Kulit di wajah Tong Yan sangat halus, dan menjadi lebih lembut ketika sedikit basah, seperti bayi, tetapi matanya yang tajam menunjukkan keinginan untuk menang dan kemauannya yang kuat.
Jing Jiu tampak damai seperti biasanya. Ekspresinya tidak berubah, bahkan dengan getaran terkecil, menyerupai patung giok yang sempurna.
Kebanyakan orang yang menonton tidak dapat melihat perbedaan apa pun, tetapi Zhao Layue dapat merasakan kondisi mental Jing Jiu, memperhatikan tanda-tanda seperti lengan bajunya yang sedikit menggigil, karena mereka telah bersama untuk waktu yang lama.
Jing Jiu selalu tenang dan riang terlepas dari apakah itu selama Kompetisi Pedang Warisan, mendaki Puncak Shengmo, atau menghadapi Gu Han dan Guo Nanshan selama Ujian Pedang Gunung Hijau tahun lalu.
Hari itu sangat berbeda.
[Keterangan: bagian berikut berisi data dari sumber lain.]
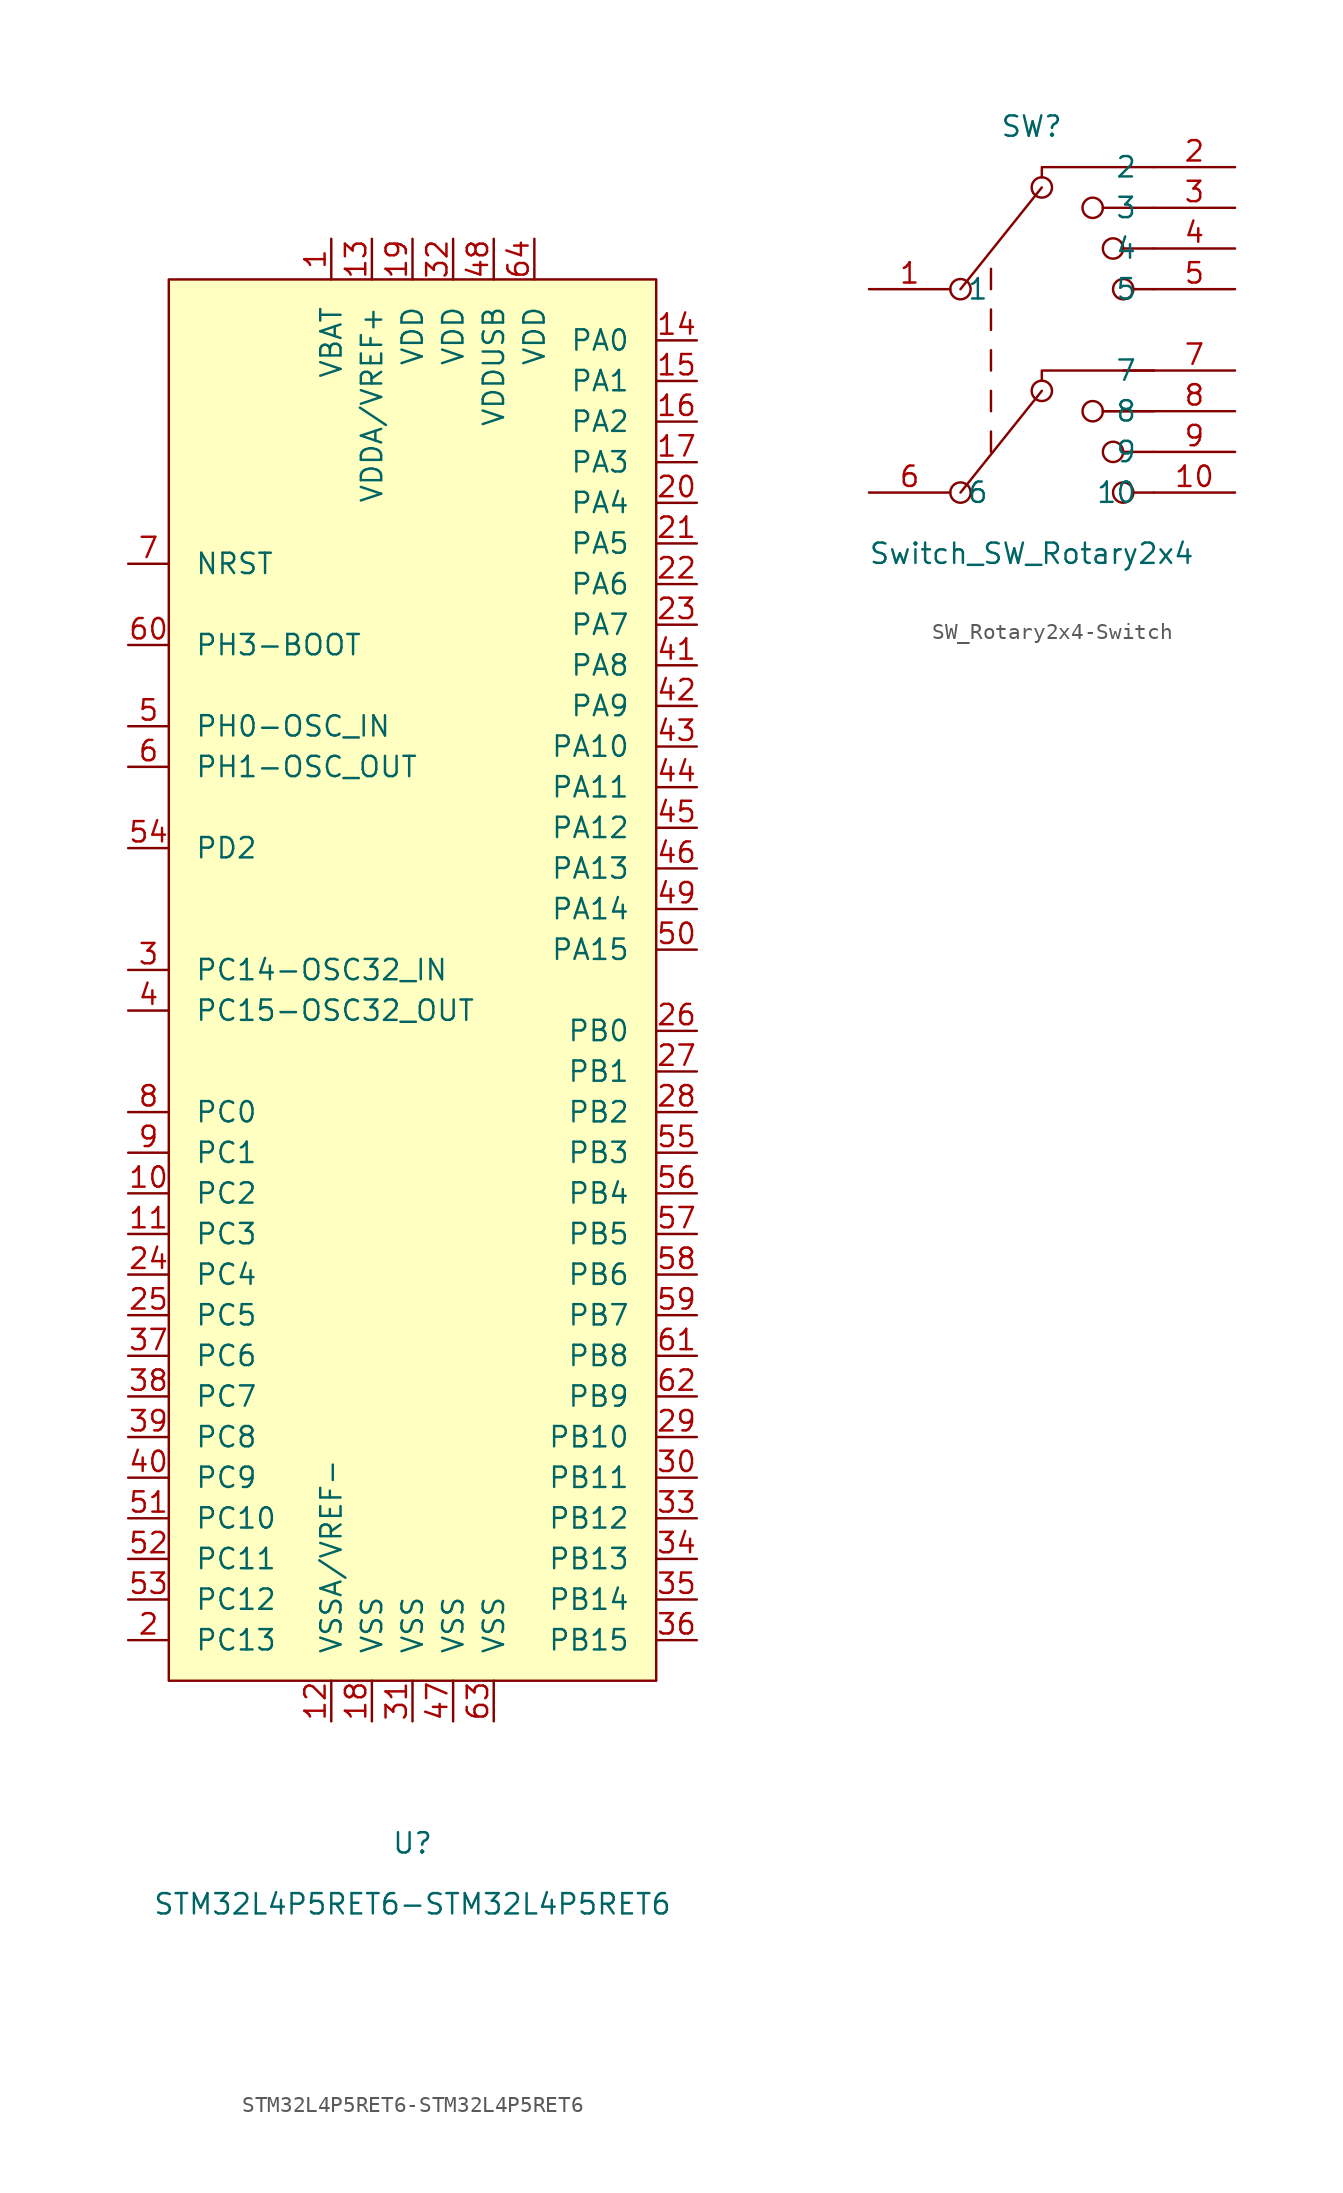
<source format=kicad_sym>
(kicad_symbol_lib
  (version 20220914)
  (generator kicad_symbol_editor)
  (symbol "STM32L4P5RET6-STM32L4P5RET6"
    (pin_names
      (offset 1.626))
    (property "Reference" "U"
      (at 0 -55.88 0)
      (effects (font (size 1.27 1.27))))
    (property "Value" "STM32L4P5RET6-STM32L4P5RET6"
      (at 0 -59.69 0)
      (effects (font (size 1.27 1.27))))
    (symbol "STM32L4P5RET6-STM32L4P5RET6_0_0"
      (pin unspecified line (at -5.08 44.45 270) (length 2.54) (name "VBAT" (effects (font (size 1.27 1.27)))) (number "1" (effects (font (size 1.27 1.27)))))
      (pin unspecified line (at -17.78 -15.24 0) (length 2.54) (name "PC2" (effects (font (size 1.27 1.27)))) (number "10" (effects (font (size 1.27 1.27)))))
      (pin unspecified line (at -17.78 -17.78 0) (length 2.54) (name "PC3" (effects (font (size 1.27 1.27)))) (number "11" (effects (font (size 1.27 1.27)))))
      (pin unspecified line (at -5.08 -48.26 90) (length 2.54) (name "VSSA/VREF-" (effects (font (size 1.27 1.27)))) (number "12" (effects (font (size 1.27 1.27)))))
      (pin unspecified line (at -2.54 44.45 270) (length 2.54) (name "VDDA/VREF+" (effects (font (size 1.27 1.27)))) (number "13" (effects (font (size 1.27 1.27)))))
      (pin unspecified line (at 17.78 38.1 180) (length 2.54) (name "PA0" (effects (font (size 1.27 1.27)))) (number "14" (effects (font (size 1.27 1.27)))))
      (pin unspecified line (at 17.78 35.56 180) (length 2.54) (name "PA1" (effects (font (size 1.27 1.27)))) (number "15" (effects (font (size 1.27 1.27)))))
      (pin unspecified line (at 17.78 33.02 180) (length 2.54) (name "PA2" (effects (font (size 1.27 1.27)))) (number "16" (effects (font (size 1.27 1.27)))))
      (pin unspecified line (at 17.78 30.48 180) (length 2.54) (name "PA3" (effects (font (size 1.27 1.27)))) (number "17" (effects (font (size 1.27 1.27)))))
      (pin unspecified line (at -2.54 -48.26 90) (length 2.54) (name "VSS" (effects (font (size 1.27 1.27)))) (number "18" (effects (font (size 1.27 1.27)))))
      (pin unspecified line (at 0 44.45 270) (length 2.54) (name "VDD" (effects (font (size 1.27 1.27)))) (number "19" (effects (font (size 1.27 1.27)))))
      (pin unspecified line (at -17.78 -43.18 0) (length 2.54) (name "PC13" (effects (font (size 1.27 1.27)))) (number "2" (effects (font (size 1.27 1.27)))))
      (pin unspecified line (at 17.78 27.94 180) (length 2.54) (name "PA4" (effects (font (size 1.27 1.27)))) (number "20" (effects (font (size 1.27 1.27)))))
      (pin unspecified line (at 17.78 25.4 180) (length 2.54) (name "PA5" (effects (font (size 1.27 1.27)))) (number "21" (effects (font (size 1.27 1.27)))))
      (pin unspecified line (at 17.78 22.86 180) (length 2.54) (name "PA6" (effects (font (size 1.27 1.27)))) (number "22" (effects (font (size 1.27 1.27)))))
      (pin unspecified line (at 17.78 20.32 180) (length 2.54) (name "PA7" (effects (font (size 1.27 1.27)))) (number "23" (effects (font (size 1.27 1.27)))))
      (pin unspecified line (at -17.78 -20.32 0) (length 2.54) (name "PC4" (effects (font (size 1.27 1.27)))) (number "24" (effects (font (size 1.27 1.27)))))
      (pin unspecified line (at -17.78 -22.86 0) (length 2.54) (name "PC5" (effects (font (size 1.27 1.27)))) (number "25" (effects (font (size 1.27 1.27)))))
      (pin unspecified line (at 17.78 -5.08 180) (length 2.54) (name "PB0" (effects (font (size 1.27 1.27)))) (number "26" (effects (font (size 1.27 1.27)))))
      (pin unspecified line (at 17.78 -7.62 180) (length 2.54) (name "PB1" (effects (font (size 1.27 1.27)))) (number "27" (effects (font (size 1.27 1.27)))))
      (pin unspecified line (at 17.78 -10.16 180) (length 2.54) (name "PB2" (effects (font (size 1.27 1.27)))) (number "28" (effects (font (size 1.27 1.27)))))
      (pin unspecified line (at 17.78 -30.48 180) (length 2.54) (name "PB10" (effects (font (size 1.27 1.27)))) (number "29" (effects (font (size 1.27 1.27)))))
      (pin unspecified line (at -17.78 -1.27 0) (length 2.54) (name "PC14-OSC32_IN" (effects (font (size 1.27 1.27)))) (number "3" (effects (font (size 1.27 1.27)))))
      (pin unspecified line (at 17.78 -33.02 180) (length 2.54) (name "PB11" (effects (font (size 1.27 1.27)))) (number "30" (effects (font (size 1.27 1.27)))))
      (pin unspecified line (at 0 -48.26 90) (length 2.54) (name "VSS" (effects (font (size 1.27 1.27)))) (number "31" (effects (font (size 1.27 1.27)))))
      (pin unspecified line (at 2.54 44.45 270) (length 2.54) (name "VDD" (effects (font (size 1.27 1.27)))) (number "32" (effects (font (size 1.27 1.27)))))
      (pin unspecified line (at 17.78 -35.56 180) (length 2.54) (name "PB12" (effects (font (size 1.27 1.27)))) (number "33" (effects (font (size 1.27 1.27)))))
      (pin unspecified line (at 17.78 -38.1 180) (length 2.54) (name "PB13" (effects (font (size 1.27 1.27)))) (number "34" (effects (font (size 1.27 1.27)))))
      (pin unspecified line (at 17.78 -40.64 180) (length 2.54) (name "PB14" (effects (font (size 1.27 1.27)))) (number "35" (effects (font (size 1.27 1.27)))))
      (pin unspecified line (at 17.78 -43.18 180) (length 2.54) (name "PB15" (effects (font (size 1.27 1.27)))) (number "36" (effects (font (size 1.27 1.27)))))
      (pin unspecified line (at -17.78 -25.4 0) (length 2.54) (name "PC6" (effects (font (size 1.27 1.27)))) (number "37" (effects (font (size 1.27 1.27)))))
      (pin unspecified line (at -17.78 -27.94 0) (length 2.54) (name "PC7" (effects (font (size 1.27 1.27)))) (number "38" (effects (font (size 1.27 1.27)))))
      (pin unspecified line (at -17.78 -30.48 0) (length 2.54) (name "PC8" (effects (font (size 1.27 1.27)))) (number "39" (effects (font (size 1.27 1.27)))))
      (pin unspecified line (at -17.78 -3.81 0) (length 2.54) (name "PC15-OSC32_OUT" (effects (font (size 1.27 1.27)))) (number "4" (effects (font (size 1.27 1.27)))))
      (pin unspecified line (at -17.78 -33.02 0) (length 2.54) (name "PC9" (effects (font (size 1.27 1.27)))) (number "40" (effects (font (size 1.27 1.27)))))
      (pin unspecified line (at 17.78 17.78 180) (length 2.54) (name "PA8" (effects (font (size 1.27 1.27)))) (number "41" (effects (font (size 1.27 1.27)))))
      (pin unspecified line (at 17.78 15.24 180) (length 2.54) (name "PA9" (effects (font (size 1.27 1.27)))) (number "42" (effects (font (size 1.27 1.27)))))
      (pin unspecified line (at 17.78 12.7 180) (length 2.54) (name "PA10" (effects (font (size 1.27 1.27)))) (number "43" (effects (font (size 1.27 1.27)))))
      (pin unspecified line (at 17.78 10.16 180) (length 2.54) (name "PA11" (effects (font (size 1.27 1.27)))) (number "44" (effects (font (size 1.27 1.27)))))
      (pin unspecified line (at 17.78 7.62 180) (length 2.54) (name "PA12" (effects (font (size 1.27 1.27)))) (number "45" (effects (font (size 1.27 1.27)))))
      (pin unspecified line (at 17.78 5.08 180) (length 2.54) (name "PA13" (effects (font (size 1.27 1.27)))) (number "46" (effects (font (size 1.27 1.27)))))
      (pin unspecified line (at 2.54 -48.26 90) (length 2.54) (name "VSS" (effects (font (size 1.27 1.27)))) (number "47" (effects (font (size 1.27 1.27)))))
      (pin unspecified line (at 5.08 44.45 270) (length 2.54) (name "VDDUSB" (effects (font (size 1.27 1.27)))) (number "48" (effects (font (size 1.27 1.27)))))
      (pin unspecified line (at 17.78 2.54 180) (length 2.54) (name "PA14" (effects (font (size 1.27 1.27)))) (number "49" (effects (font (size 1.27 1.27)))))
      (pin unspecified line (at -17.78 13.97 0) (length 2.54) (name "PH0-OSC_IN" (effects (font (size 1.27 1.27)))) (number "5" (effects (font (size 1.27 1.27)))))
      (pin unspecified line (at 17.78 0 180) (length 2.54) (name "PA15" (effects (font (size 1.27 1.27)))) (number "50" (effects (font (size 1.27 1.27)))))
      (pin unspecified line (at -17.78 -35.56 0) (length 2.54) (name "PC10" (effects (font (size 1.27 1.27)))) (number "51" (effects (font (size 1.27 1.27)))))
      (pin unspecified line (at -17.78 -38.1 0) (length 2.54) (name "PC11" (effects (font (size 1.27 1.27)))) (number "52" (effects (font (size 1.27 1.27)))))
      (pin unspecified line (at -17.78 -40.64 0) (length 2.54) (name "PC12" (effects (font (size 1.27 1.27)))) (number "53" (effects (font (size 1.27 1.27)))))
      (pin unspecified line (at -17.78 6.35 0) (length 2.54) (name "PD2" (effects (font (size 1.27 1.27)))) (number "54" (effects (font (size 1.27 1.27)))))
      (pin unspecified line (at 17.78 -12.7 180) (length 2.54) (name "PB3" (effects (font (size 1.27 1.27)))) (number "55" (effects (font (size 1.27 1.27)))))
      (pin unspecified line (at 17.78 -15.24 180) (length 2.54) (name "PB4" (effects (font (size 1.27 1.27)))) (number "56" (effects (font (size 1.27 1.27)))))
      (pin unspecified line (at 17.78 -17.78 180) (length 2.54) (name "PB5" (effects (font (size 1.27 1.27)))) (number "57" (effects (font (size 1.27 1.27)))))
      (pin unspecified line (at 17.78 -20.32 180) (length 2.54) (name "PB6" (effects (font (size 1.27 1.27)))) (number "58" (effects (font (size 1.27 1.27)))))
      (pin unspecified line (at 17.78 -22.86 180) (length 2.54) (name "PB7" (effects (font (size 1.27 1.27)))) (number "59" (effects (font (size 1.27 1.27)))))
      (pin unspecified line (at -17.78 11.43 0) (length 2.54) (name "PH1-OSC_OUT" (effects (font (size 1.27 1.27)))) (number "6" (effects (font (size 1.27 1.27)))))
      (pin unspecified line (at -17.78 19.05 0) (length 2.54) (name "PH3-BOOT" (effects (font (size 1.27 1.27)))) (number "60" (effects (font (size 1.27 1.27)))))
      (pin unspecified line (at 17.78 -25.4 180) (length 2.54) (name "PB8" (effects (font (size 1.27 1.27)))) (number "61" (effects (font (size 1.27 1.27)))))
      (pin unspecified line (at 17.78 -27.94 180) (length 2.54) (name "PB9" (effects (font (size 1.27 1.27)))) (number "62" (effects (font (size 1.27 1.27)))))
      (pin unspecified line (at 5.08 -48.26 90) (length 2.54) (name "VSS" (effects (font (size 1.27 1.27)))) (number "63" (effects (font (size 1.27 1.27)))))
      (pin unspecified line (at 7.62 44.45 270) (length 2.54) (name "VDD" (effects (font (size 1.27 1.27)))) (number "64" (effects (font (size 1.27 1.27)))))
      (pin unspecified line (at -17.78 24.13 0) (length 2.54) (name "NRST" (effects (font (size 1.27 1.27)))) (number "7" (effects (font (size 1.27 1.27)))))
      (pin unspecified line (at -17.78 -10.16 0) (length 2.54) (name "PC0" (effects (font (size 1.27 1.27)))) (number "8" (effects (font (size 1.27 1.27)))))
      (pin unspecified line (at -17.78 -12.7 0) (length 2.54) (name "PC1" (effects (font (size 1.27 1.27)))) (number "9" (effects (font (size 1.27 1.27))))))
    (symbol "STM32L4P5RET6-STM32L4P5RET6_0_1"
      (rectangle (start 15.24 41.91) (end -15.24 -45.72) (stroke (width 0) (type solid)) (fill (type background)))))
  (symbol "SW_Rotary2x4-Switch"
    (pin_names
      (offset 1.016))
    (property "Reference" "SW"
      (at 0 11.43 0)
      (effects (font (size 1.27 1.27))))
    (property "Value" "Switch_SW_Rotary2x4"
      (at 0 -15.24 0)
      (effects (font (size 1.27 1.27))))
    (symbol "SW_Rotary2x4-Switch_1_1"
      (circle (center -4.445 -11.43) (radius 0.635) (stroke (width 0) (type solid)) (fill (type none)))
      (circle (center -4.445 1.27) (radius 0.635) (stroke (width 0) (type solid)) (fill (type none)))
      (polyline (pts (xy -4.445 -11.43) (xy 0.635 -5.08)) (stroke (width 0) (type solid)) (fill (type none)))
      (polyline (pts (xy -4.445 1.27) (xy 0.635 7.62)) (stroke (width 0) (type solid)) (fill (type none)))
      (polyline (pts (xy -2.54 -8.89) (xy -2.54 -7.62)) (stroke (width 0) (type solid)) (fill (type none)))
      (polyline (pts (xy -2.54 -6.35) (xy -2.54 -5.08)) (stroke (width 0) (type solid)) (fill (type none)))
      (polyline (pts (xy -2.54 -3.81) (xy -2.54 -2.54)) (stroke (width 0) (type solid)) (fill (type none)))
      (polyline (pts (xy -2.54 -1.27) (xy -2.54 0)) (stroke (width 0) (type solid)) (fill (type none)))
      (polyline (pts (xy -2.54 1.27) (xy -2.54 2.54)) (stroke (width 0) (type solid)) (fill (type none)))
      (polyline (pts (xy 4.445 -6.35) (xy 7.62 -6.35)) (stroke (width 0) (type solid)) (fill (type none)))
      (polyline (pts (xy 4.445 6.35) (xy 7.62 6.35)) (stroke (width 0) (type solid)) (fill (type none)))
      (polyline (pts (xy 5.715 -8.89) (xy 7.62 -8.89)) (stroke (width 0) (type solid)) (fill (type none)))
      (polyline (pts (xy 5.715 -3.81) (xy 7.62 -3.81)) (stroke (width 0) (type solid)) (fill (type none)))
      (polyline (pts (xy 5.715 3.81) (xy 7.62 3.81)) (stroke (width 0) (type solid)) (fill (type none)))
      (polyline (pts (xy 6.35 -11.43) (xy 7.62 -11.43)) (stroke (width 0) (type solid)) (fill (type none)))
      (polyline (pts (xy 6.35 1.27) (xy 7.62 1.27)) (stroke (width 0) (type solid)) (fill (type none)))
      (polyline (pts (xy 7.62 -6.35) (xy 4.445 -6.35)) (stroke (width 0) (type solid)) (fill (type none)))
      (polyline (pts (xy 0.635 -4.445) (xy 0.635 -3.81) (xy 7.62 -3.81)) (stroke (width 0) (type solid)) (fill (type none)))
      (polyline (pts (xy 0.635 8.255) (xy 0.635 8.89) (xy 7.62 8.89)) (stroke (width 0) (type solid)) (fill (type none)))
      (circle (center 0.635 -5.08) (radius 0.635) (stroke (width 0) (type solid)) (fill (type none)))
      (circle (center 0.635 7.62) (radius 0.635) (stroke (width 0) (type solid)) (fill (type none)))
      (circle (center 3.81 -6.35) (radius 0.635) (stroke (width 0) (type solid)) (fill (type none)))
      (circle (center 3.81 6.35) (radius 0.635) (stroke (width 0) (type solid)) (fill (type none)))
      (circle (center 5.08 -8.89) (radius 0.635) (stroke (width 0) (type solid)) (fill (type none)))
      (circle (center 5.08 3.81) (radius 0.635) (stroke (width 0) (type solid)) (fill (type none)))
      (circle (center 5.715 -11.43) (radius 0.635) (stroke (width 0) (type solid)) (fill (type none)))
      (circle (center 5.715 1.27) (radius 0.635) (stroke (width 0) (type solid)) (fill (type none)))
      (pin passive line (at -10.16 1.27 0) (length 5.08) (name "1" (effects (font (size 1.27 1.27)))) (number "1" (effects (font (size 1.27 1.27)))))
      (pin passive line (at 12.7 -11.43 180) (length 5.08) (name "10" (effects (font (size 1.27 1.27)))) (number "10" (effects (font (size 1.27 1.27)))))
      (pin passive line (at 12.7 8.89 180) (length 5.08) (name "2" (effects (font (size 1.27 1.27)))) (number "2" (effects (font (size 1.27 1.27)))))
      (pin passive line (at 12.7 6.35 180) (length 5.08) (name "3" (effects (font (size 1.27 1.27)))) (number "3" (effects (font (size 1.27 1.27)))))
      (pin passive line (at 12.7 3.81 180) (length 5.08) (name "4" (effects (font (size 1.27 1.27)))) (number "4" (effects (font (size 1.27 1.27)))))
      (pin passive line (at 12.7 1.27 180) (length 5.08) (name "5" (effects (font (size 1.27 1.27)))) (number "5" (effects (font (size 1.27 1.27)))))
      (pin passive line (at -10.16 -11.43 0) (length 5.08) (name "6" (effects (font (size 1.27 1.27)))) (number "6" (effects (font (size 1.27 1.27)))))
      (pin passive line (at 12.7 -3.81 180) (length 5.08) (name "7" (effects (font (size 1.27 1.27)))) (number "7" (effects (font (size 1.27 1.27)))))
      (pin passive line (at 12.7 -6.35 180) (length 5.08) (name "8" (effects (font (size 1.27 1.27)))) (number "8" (effects (font (size 1.27 1.27)))))
      (pin passive line (at 12.7 -8.89 180) (length 5.08) (name "9" (effects (font (size 1.27 1.27)))) (number "9" (effects (font (size 1.27 1.27))))))))
</source>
Jing Jiu telah menunjukkan keseriusan dan fokus yang belum pernah dilihat Zhao Layue selama pertandingan melawan Tong Yan.
…
…
Suara benturan dari bidak Go yang mengenai papan Go dan suara guntur yang menggelegar sangat jelas.
Namun, Gunung Papan Catur merasakan kedamaian yang tak tertandingi, karena tetesan hujan tidak bersuara dan tidak ada yang berani membuat suara.
…
…
Setelah beberapa lama, hujan badai akhirnya berhenti, awan gelap menghilang, dan guntur yang menggelegar tidak lagi terdengar.
Sinar matahari kembali bersinar. Di pegunungan yang tersapu hujan, udara dan pemandangannya sangat bersih.
Pelangi muncul di cakrawala.
…
…
Sekarang giliran Tong Yan.
Dia diam-diam memegang kepingan Go putih di tangannya sambil melihat papan Go.
Mereka yang gagal mengikuti permainan Go juga merasakan emosi yang kuat.
Bidak Go berwarna putih ini akan menjadi langkah terakhir dalam permainan.
Keseluruhan hasil tergantung pada bidak Go ini.